Food & Farm News
» January 4, 2012 «
Calling it one of the driest measurements in history, the state Department of Water Resources reports that the water content of the Sierra snowpack stands at only 19 percent of average for the first week in January. But surveyors say they're cautiously optimistic that the snowpack will build as the winter continues. The state measures the snowpack and its water content to predict how much water can be expected to enter streams and reservoirs this summer.
The dry December raises some concern among California farmers and ranchers. For example, cattle ranchers say rangelands need rains to replenish grasses and water sources for their animals. Farmers who grow almonds and walnuts say their trees need water that would normally be provided by winter rains. Many farmers and ranchers say the concerns will grow if the dry spell continues into mid-January.
To win more customers for California-grown almonds, prunes, raisins and pistachios, the crops are being featured at a Christmas fair in St. Petersburg, Russia, at a pavilion sponsored by the U.S. Agriculture Department. The event continues through mid-January and includes special displays of international holiday traditions. California produce is featured in the American pavilion along with other iconic foods from the United States.

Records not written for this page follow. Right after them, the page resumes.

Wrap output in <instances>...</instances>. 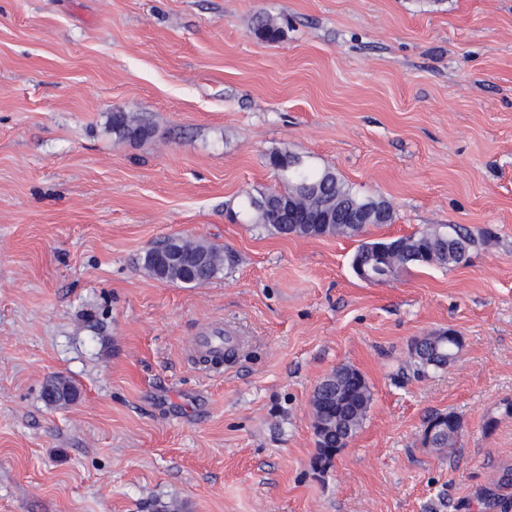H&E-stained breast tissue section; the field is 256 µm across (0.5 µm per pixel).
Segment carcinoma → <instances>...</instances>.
I'll list each match as a JSON object with an SVG mask.
<instances>
[{
  "mask_svg": "<svg viewBox=\"0 0 512 512\" xmlns=\"http://www.w3.org/2000/svg\"><path fill=\"white\" fill-rule=\"evenodd\" d=\"M254 34L265 41L277 42L284 37L282 24L264 16L253 27ZM112 133L129 141H141L150 137L153 128L128 112L116 110L111 117ZM288 173L287 185L282 190L266 192L256 198L247 195L243 208L254 213V223L282 235L300 237H318L325 235H343L356 237L365 231L363 224H345L343 222L327 224H296L288 216L280 202L288 199H301L308 208L316 211L339 214L343 217L367 214L371 224L382 226L394 221V212L384 199L360 196L353 192L335 172L315 170L310 167ZM404 247L394 249V240L383 242H364L354 255V259L364 263H374V248L383 244L392 249L390 255L391 273H396L410 265L420 266H456L463 262L471 245V238L463 231L454 228L450 233L438 230L421 231L403 238ZM183 252L189 254V260L201 258L196 266L193 284L207 282L218 276L226 267L236 262L235 254L207 244L192 243L184 240L176 242ZM167 251L166 243L149 249L144 257V268L160 280L182 284L180 270L175 266L160 265V256ZM463 341L460 336H448L442 332L425 336L415 341L411 348L414 366L417 372L429 368H441L453 362L461 350ZM371 391L364 376L355 368L340 367L322 381L312 399L316 437V463L326 465L332 460V451L346 447L345 438L356 435L362 427L371 403ZM462 422L453 412H435L424 421L423 442L432 448L445 451L456 447L461 438ZM512 486V468H505L497 485L487 488L480 494L481 504L489 512H512V496L500 493V489Z\"/></svg>",
  "mask_w": 512,
  "mask_h": 512,
  "instance_id": "obj_1",
  "label": "carcinoma"
}]
</instances>
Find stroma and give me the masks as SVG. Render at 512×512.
<instances>
[{
  "instance_id": "1",
  "label": "stroma",
  "mask_w": 512,
  "mask_h": 512,
  "mask_svg": "<svg viewBox=\"0 0 512 512\" xmlns=\"http://www.w3.org/2000/svg\"><path fill=\"white\" fill-rule=\"evenodd\" d=\"M116 109L154 136L119 139ZM276 151L390 202L367 238L457 225L466 261L373 285L357 239L233 217L280 188ZM171 236L236 262L157 280ZM214 326L242 339L218 374L186 358ZM448 328L456 361L416 373ZM344 365L372 401L319 470L311 399ZM56 376L74 401L43 399ZM510 401L512 0H0V512H480ZM253 32L258 38L268 42H277L285 34L283 25L270 16L259 18L253 27ZM167 240L149 249L144 257V268L147 272L151 276L163 281L182 285H197L217 277L224 267H231L236 262L235 254L226 248L223 254L220 249L213 245L192 243L179 239L176 242V246L183 252L192 255L188 258L191 262L194 261L193 256L201 258L200 265H197L195 268L193 283H186L177 267H161L160 265V256L164 254L171 245V243H169L166 246ZM462 346L461 336H448L447 331L416 340L412 345L411 354L417 373L425 372L429 368L447 366L448 362L455 360ZM445 426L447 432L438 434L437 428ZM433 434L430 436V433ZM462 422L454 412H435L424 421L423 442L431 448L445 451L456 448L461 438Z\"/></svg>"
}]
</instances>
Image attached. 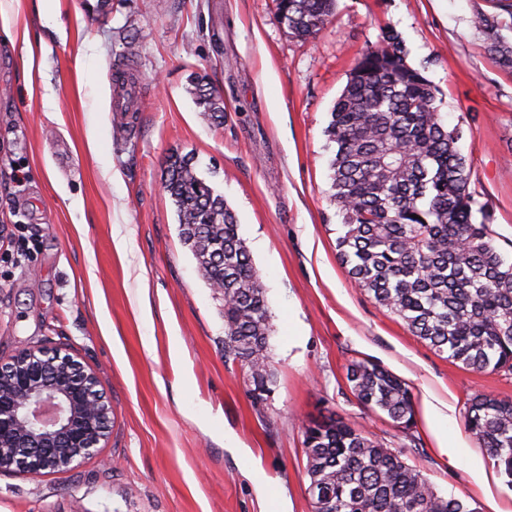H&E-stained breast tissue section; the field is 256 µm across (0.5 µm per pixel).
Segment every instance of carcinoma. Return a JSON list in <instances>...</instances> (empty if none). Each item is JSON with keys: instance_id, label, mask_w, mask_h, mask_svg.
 I'll use <instances>...</instances> for the list:
<instances>
[{"instance_id": "obj_1", "label": "carcinoma", "mask_w": 512, "mask_h": 512, "mask_svg": "<svg viewBox=\"0 0 512 512\" xmlns=\"http://www.w3.org/2000/svg\"><path fill=\"white\" fill-rule=\"evenodd\" d=\"M336 0H277L280 22L300 40L315 38ZM388 29L367 46L331 110V200L342 215L336 255L379 307L455 363L475 372L512 371V262L494 243L487 204L471 188L461 131L443 122L438 89L407 61ZM197 104L224 122V101L194 78ZM165 190L180 236L207 285L224 301V353L247 370L258 404L273 364L265 288L234 210L195 171L192 158L167 160ZM346 380L360 404L398 427L414 424L413 396L384 367L353 360ZM465 429L512 488V400L476 394ZM314 512H476L437 494L419 470L334 413L304 431Z\"/></svg>"}]
</instances>
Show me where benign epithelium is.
I'll use <instances>...</instances> for the list:
<instances>
[{
  "label": "benign epithelium",
  "instance_id": "benign-epithelium-1",
  "mask_svg": "<svg viewBox=\"0 0 512 512\" xmlns=\"http://www.w3.org/2000/svg\"><path fill=\"white\" fill-rule=\"evenodd\" d=\"M111 415L95 372L70 353L20 349L0 361V471L39 477L72 468L107 440Z\"/></svg>",
  "mask_w": 512,
  "mask_h": 512
}]
</instances>
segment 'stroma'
Returning a JSON list of instances; mask_svg holds the SVG:
<instances>
[{"label":"stroma","mask_w":512,"mask_h":512,"mask_svg":"<svg viewBox=\"0 0 512 512\" xmlns=\"http://www.w3.org/2000/svg\"><path fill=\"white\" fill-rule=\"evenodd\" d=\"M505 2L337 0L303 43L276 0H58L47 22L33 0H0L13 17L0 30V361L27 345L68 349L112 403L97 455L36 478L0 473V512H313L304 431L334 412L400 452L439 495L479 512L492 495L512 512V488L464 426L472 395L512 399V371L453 363L348 277L325 133L362 49L394 28L460 128L471 185L511 260L512 67L472 24L497 16L512 43ZM119 68L142 86L133 120L111 109ZM196 75L223 98V125L196 105ZM174 153L193 156L234 209L266 290L274 377L262 406L224 355L220 296L180 238L164 189ZM353 360L390 370L414 400L432 393L451 406L448 421L433 431L419 409L405 431L364 408L346 381ZM441 433L485 460L489 490L440 454Z\"/></svg>","instance_id":"stroma-1"}]
</instances>
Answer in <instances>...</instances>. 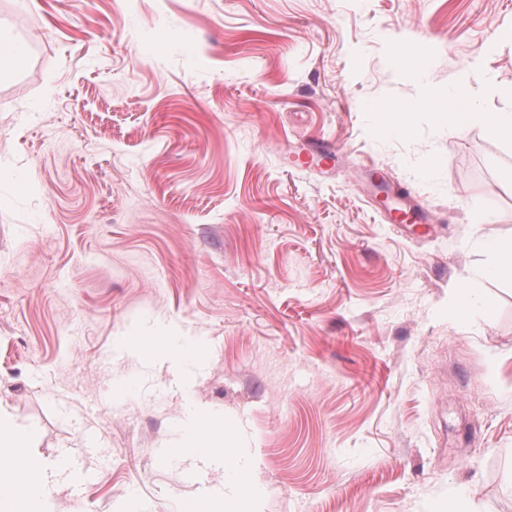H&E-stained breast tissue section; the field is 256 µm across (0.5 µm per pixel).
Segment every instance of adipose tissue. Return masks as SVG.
Listing matches in <instances>:
<instances>
[{"mask_svg":"<svg viewBox=\"0 0 512 512\" xmlns=\"http://www.w3.org/2000/svg\"><path fill=\"white\" fill-rule=\"evenodd\" d=\"M487 53L474 52L460 71L455 96V110L445 104H432L421 99L418 105L390 102L383 106L387 125L406 131L415 107H434L440 122L454 124L458 129L483 125L497 136L512 140V113L473 109L472 104L486 84ZM122 346L144 364L160 359L198 361L204 347L193 342L174 348L170 339L154 329L136 336L121 337ZM33 431L19 429L11 418L0 412V512H47L59 481L80 483L82 474L63 458L34 457L29 447ZM178 454L196 467H220L224 470L225 490L196 502L190 512H253L260 489L250 478L252 459L242 452L233 434L228 433L222 418L205 410H197L185 429Z\"/></svg>","mask_w":512,"mask_h":512,"instance_id":"adipose-tissue-1","label":"adipose tissue"}]
</instances>
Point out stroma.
I'll return each instance as SVG.
<instances>
[{"label": "stroma", "mask_w": 512, "mask_h": 512, "mask_svg": "<svg viewBox=\"0 0 512 512\" xmlns=\"http://www.w3.org/2000/svg\"><path fill=\"white\" fill-rule=\"evenodd\" d=\"M0 40L28 52L0 65V411L86 474L50 512L210 495L223 469L169 454L196 408L256 512H512V279L480 246L512 243V141L381 113L489 43L476 105L512 113V0H0ZM315 137L335 163H296ZM154 324L204 358L118 345Z\"/></svg>", "instance_id": "35a3bbf8"}]
</instances>
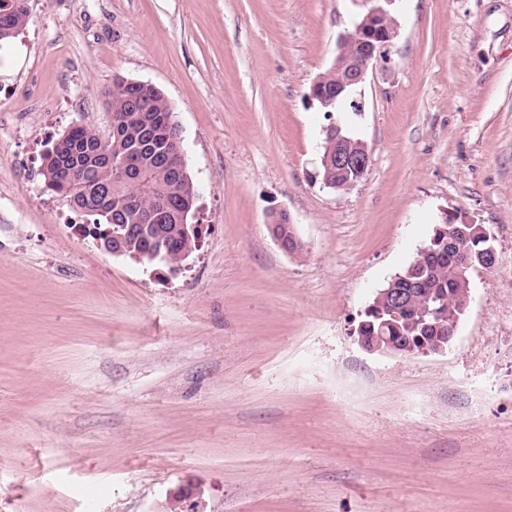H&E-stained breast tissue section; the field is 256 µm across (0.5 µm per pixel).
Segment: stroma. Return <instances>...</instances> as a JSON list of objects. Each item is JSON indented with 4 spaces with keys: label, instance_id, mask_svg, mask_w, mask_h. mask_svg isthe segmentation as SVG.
<instances>
[{
    "label": "stroma",
    "instance_id": "1",
    "mask_svg": "<svg viewBox=\"0 0 512 512\" xmlns=\"http://www.w3.org/2000/svg\"><path fill=\"white\" fill-rule=\"evenodd\" d=\"M374 5L27 0L0 44V512H512V0H391L327 116L310 86ZM118 76L181 131L208 232L174 272L75 234L40 174L70 127L109 135ZM333 119L371 152L347 192L317 176ZM443 222L497 249L452 345L366 353ZM280 219H284L288 223H286L285 221L280 220ZM277 220H280V221L277 222L276 224H269V231H270L272 238L274 239V241L277 243V245L283 252H285L289 255H295V253L288 251V248L285 245V243H286L289 247L295 246L294 238L297 237L298 234L295 230L294 224H291L290 218L286 211H281L279 213V215L276 217L275 221H277ZM277 224H279V225H277ZM276 226H278L279 229L276 228ZM284 241H285V243H284Z\"/></svg>",
    "mask_w": 512,
    "mask_h": 512
}]
</instances>
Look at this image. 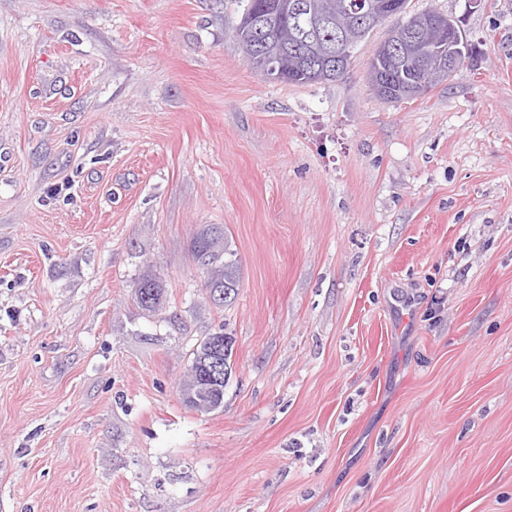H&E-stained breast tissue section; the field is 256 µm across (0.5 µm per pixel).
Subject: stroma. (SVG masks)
<instances>
[{
  "instance_id": "stroma-1",
  "label": "stroma",
  "mask_w": 512,
  "mask_h": 512,
  "mask_svg": "<svg viewBox=\"0 0 512 512\" xmlns=\"http://www.w3.org/2000/svg\"><path fill=\"white\" fill-rule=\"evenodd\" d=\"M247 4L0 0V512H512V0H408L470 58L398 103L367 82L387 27L272 82ZM223 240V241H222ZM218 254H224V283H218L215 277L211 280L212 285L219 287L232 288L231 295L224 299V303L231 301L237 294L240 286V267L236 258L237 254L230 248V242L226 235L221 238L218 246ZM233 344L234 342L231 343L228 336L219 335L212 337L204 346L202 363L196 364L198 385L196 395L203 401L196 399L192 394L187 397L202 412L216 408L223 400L224 383L230 377L232 370L229 366L232 354L228 356V365L226 358Z\"/></svg>"
}]
</instances>
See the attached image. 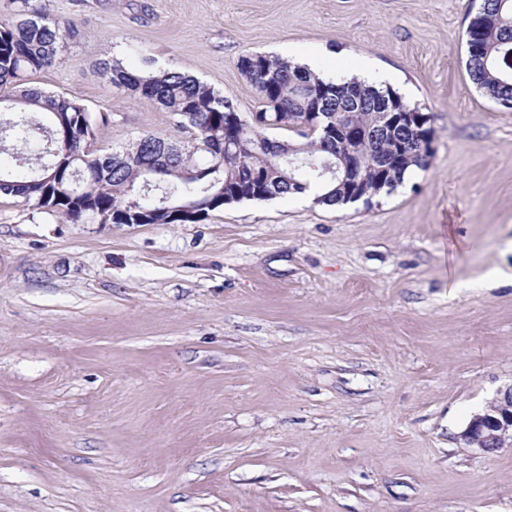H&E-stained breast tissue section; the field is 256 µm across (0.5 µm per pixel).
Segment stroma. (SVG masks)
I'll return each mask as SVG.
<instances>
[{
    "mask_svg": "<svg viewBox=\"0 0 512 512\" xmlns=\"http://www.w3.org/2000/svg\"><path fill=\"white\" fill-rule=\"evenodd\" d=\"M34 3L76 31L29 80L109 113L92 149L186 139L106 56L247 114L261 52L371 67L435 151L340 210L70 224L0 196V512H512V447L461 438L512 387V109L465 70L471 0Z\"/></svg>",
    "mask_w": 512,
    "mask_h": 512,
    "instance_id": "35a3bbf8",
    "label": "stroma"
}]
</instances>
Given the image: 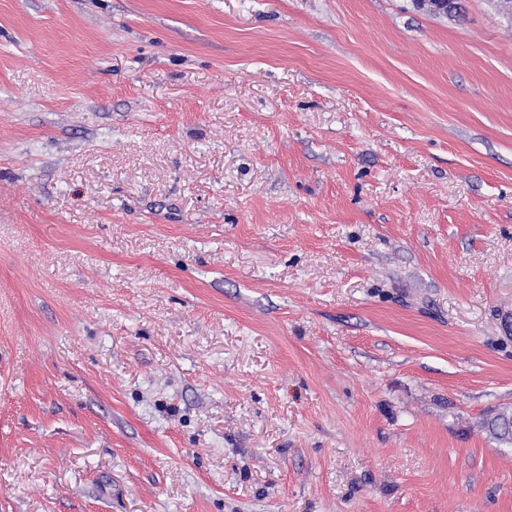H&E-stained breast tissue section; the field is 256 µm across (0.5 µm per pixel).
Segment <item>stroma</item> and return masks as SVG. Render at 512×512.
<instances>
[{"label":"stroma","mask_w":512,"mask_h":512,"mask_svg":"<svg viewBox=\"0 0 512 512\" xmlns=\"http://www.w3.org/2000/svg\"><path fill=\"white\" fill-rule=\"evenodd\" d=\"M0 0V512H512V16Z\"/></svg>","instance_id":"1"}]
</instances>
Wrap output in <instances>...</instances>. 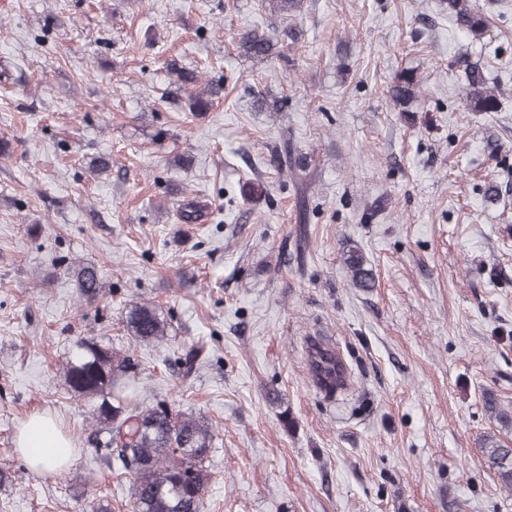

Two floats at this week's Pasadena Rose Parade became the first to be certified California-grown. State Food and Agriculture Secretary Karen Ross says the floats by Cal Poly universities and the Kit-Cat Clock Company used all California-grown flowers. Ross said the state partnered with the California Cut Flower Commission to create the certification, and they hope to double the number of certified California-grown floats each year.